Il était huit heures. Serge avait reçu un coup de fil dans la nuit. Le tueur semblait maintenant frapper chaque nuit. Le procureur n’en dormait plus… Et lui non plus ! Il décida de passer au laboratoire d’analyses pour récupérer ses résultats avant d’aller voir le docteur Fenbeck. Il essaierait de tuer une ou deux heures dans l’espoir que l’autopsie soit terminée à son arrivée. Il n’avait vraiment pas envie d’y assister à l’heure du petit déjeuner. Il se présenta à l’accueil du laboratoire. La secrétaire lui demanda de confirmer son identité et lui demanda de bien vouloir patienter quelques instants. Il n’y voyait pas d’objection, mais une petite angoisse lui noua l’estomac.
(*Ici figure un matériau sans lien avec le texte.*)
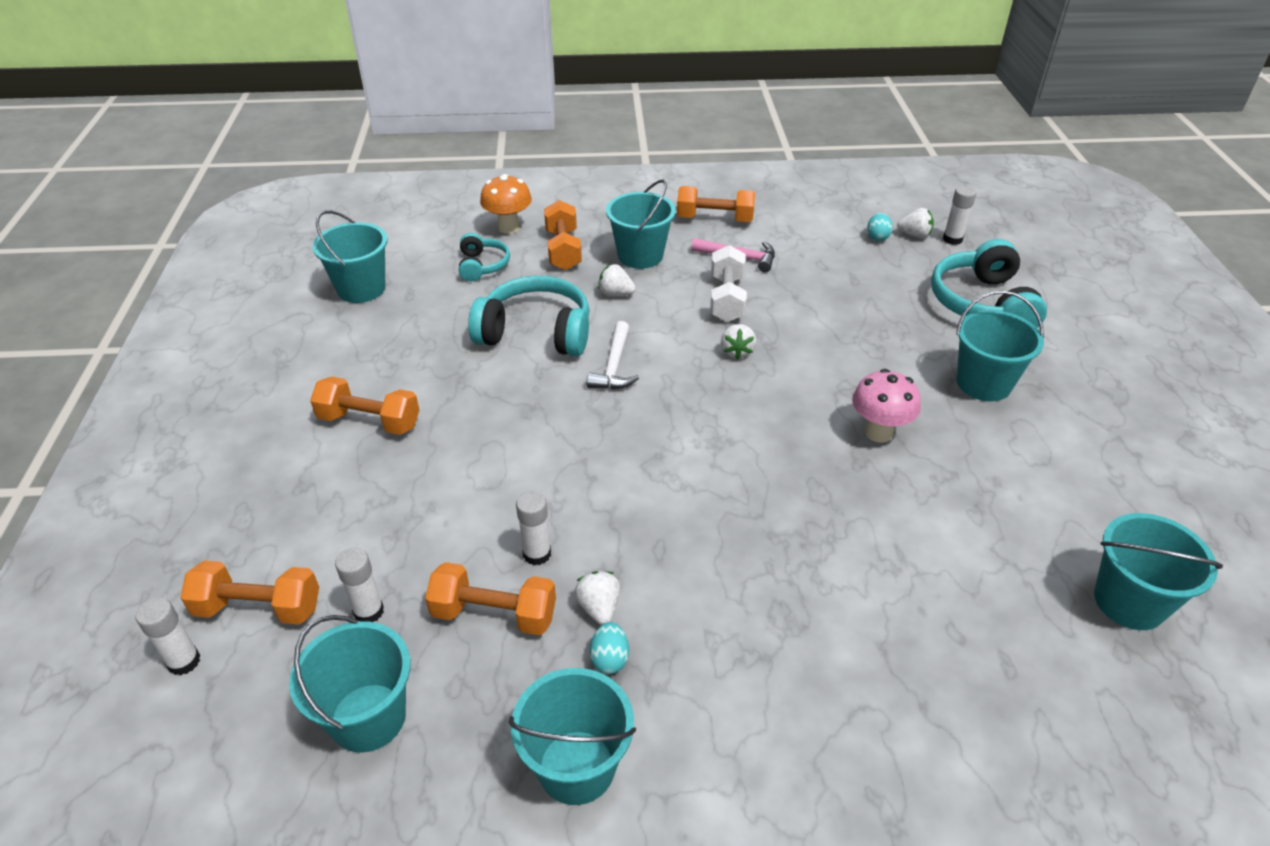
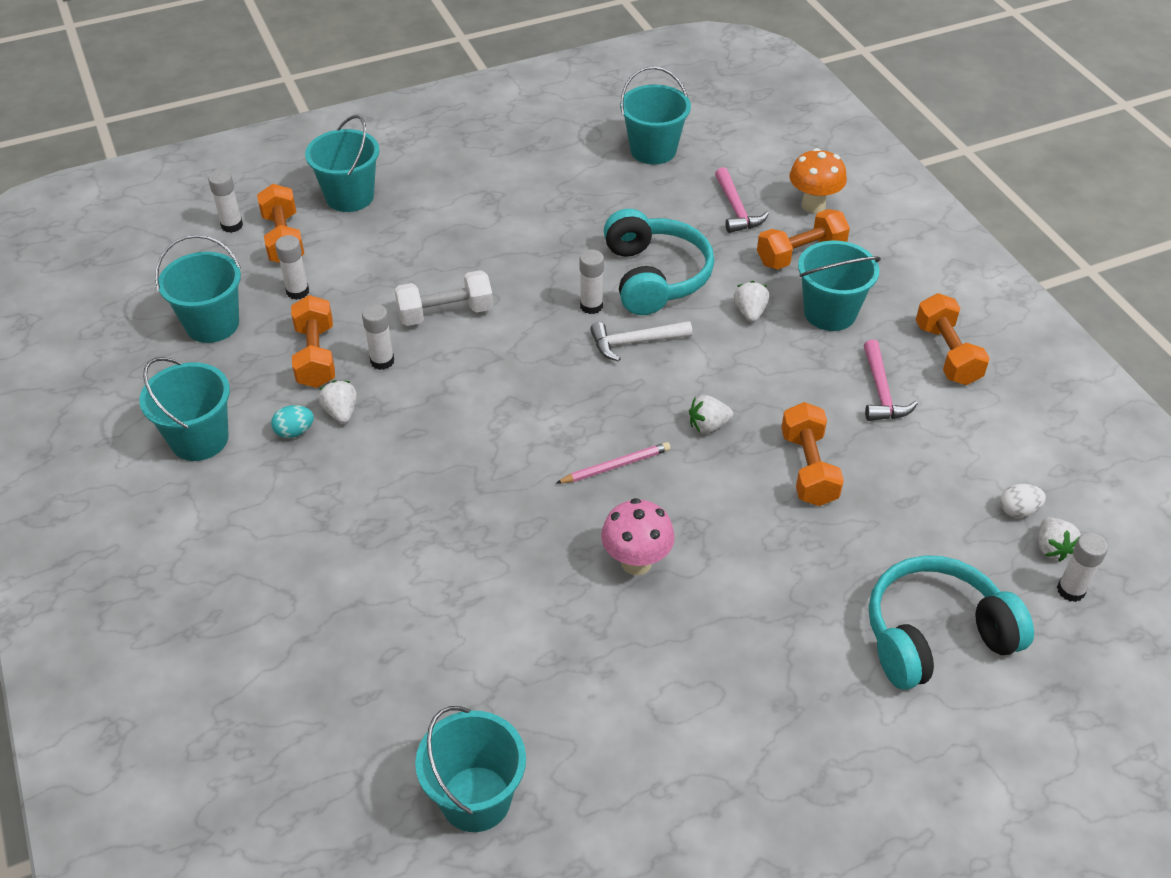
camera: 70 degrees right, 5 degrees up
orange dumbbell [310,377,419,435] -> orange dumbbell moved to [781,402,844,506]
turquoise headphones [459,233,510,281] -> pink hammer [715,167,769,233]
white strawberry [574,571,620,625] -> white strawberry turned 75 degrees counterclockwise [318,380,357,424]
white dumbbell [710,245,747,322] -> white dumbbell moved to [395,270,493,326]
turquoise egg [867,213,893,241] -> white egg [1000,484,1046,518]
turquoise bucket [956,291,1044,401] -> turquoise bucket moved to [305,115,379,212]
none -> pink pencil [556,442,671,483]
none -> white glue stick [580,250,604,314]

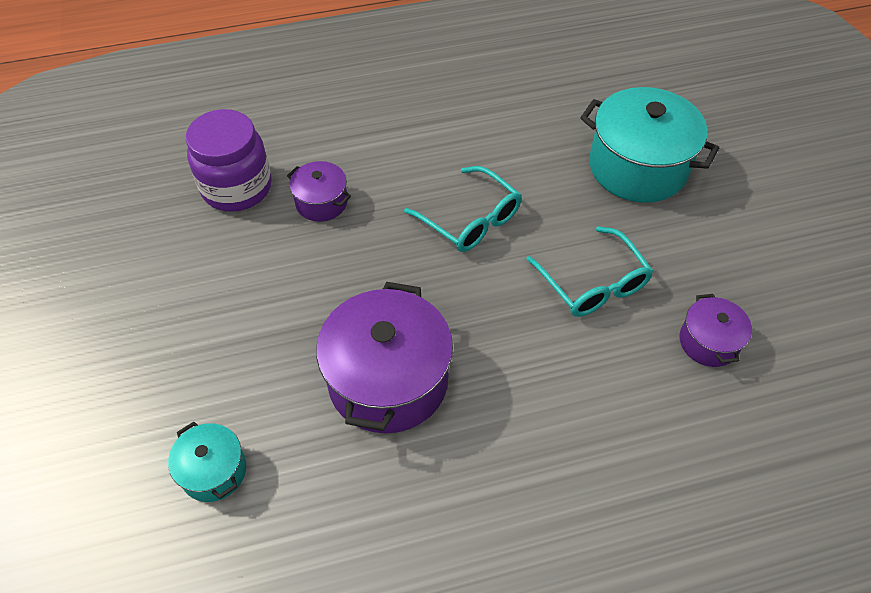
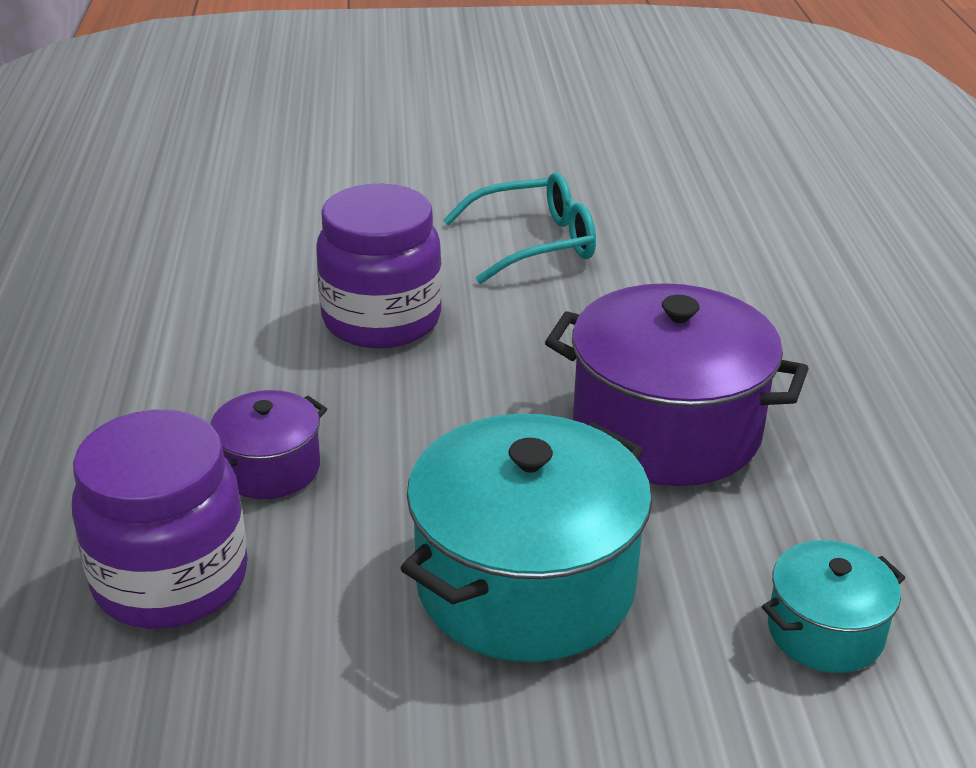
camera: 80 degrees left, 20 degrees down
turquoise glasses [404,166,522,252] -> purple jar [316,183,442,349]
turquoise pot [580,87,719,203] -> turquoise pot moved to [401,414,652,662]
purple pot [680,294,752,367] -> none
Quelques minutes après, un homme en blouse blanche lui serrait la main.
« -Je tenais à vous voir pour attirer votre attention sur la nécessité consulter rapidement votre médecin. Quand avez-vous rendez-vous ? Si c’est trop éloigné, je peux prendre contact avec lui… Il avancera le rendez-vous…
-C’est gentil, mais j’ai rendez-vous avec lui dans la matinée. » L’homme parut rassuré. Serge allait lui demander ce qui l’inquiétait à ce point, mais déjà l’homme s’était éclipsé. Il se trouva face à la secrétaire, les bras ballants, ne comprenant rien à ce qui venait de se passer. Elle lui sourit chaleureusement avant de passer à un autre patient. Au suivant ! Chantonna-t-il intérieurement avant de prendre la porte. Il regarda l’enveloppe d’un sale œil. Il n’avait plus du tout envie d’aller voir Fenbeck. Il eut la tentation de consulter les résultats avant de se raviser. A quoi bon ? Il ne comprendrait rien à ce charabia médical. Les médecins savaient se rendre indispensable avec leurs termes presque ésotériques inaccessibles au commun des mortels. Il ouvrit son paquet de cigarettes. Il était vide. Il avisa le premier tabac venu et y entra. Ce n’était pas raisonnable. Mais au fond de lui, quelque chose lui disait qu’il pouvait se le permettre, que cela n’avait pas réellement d’importance.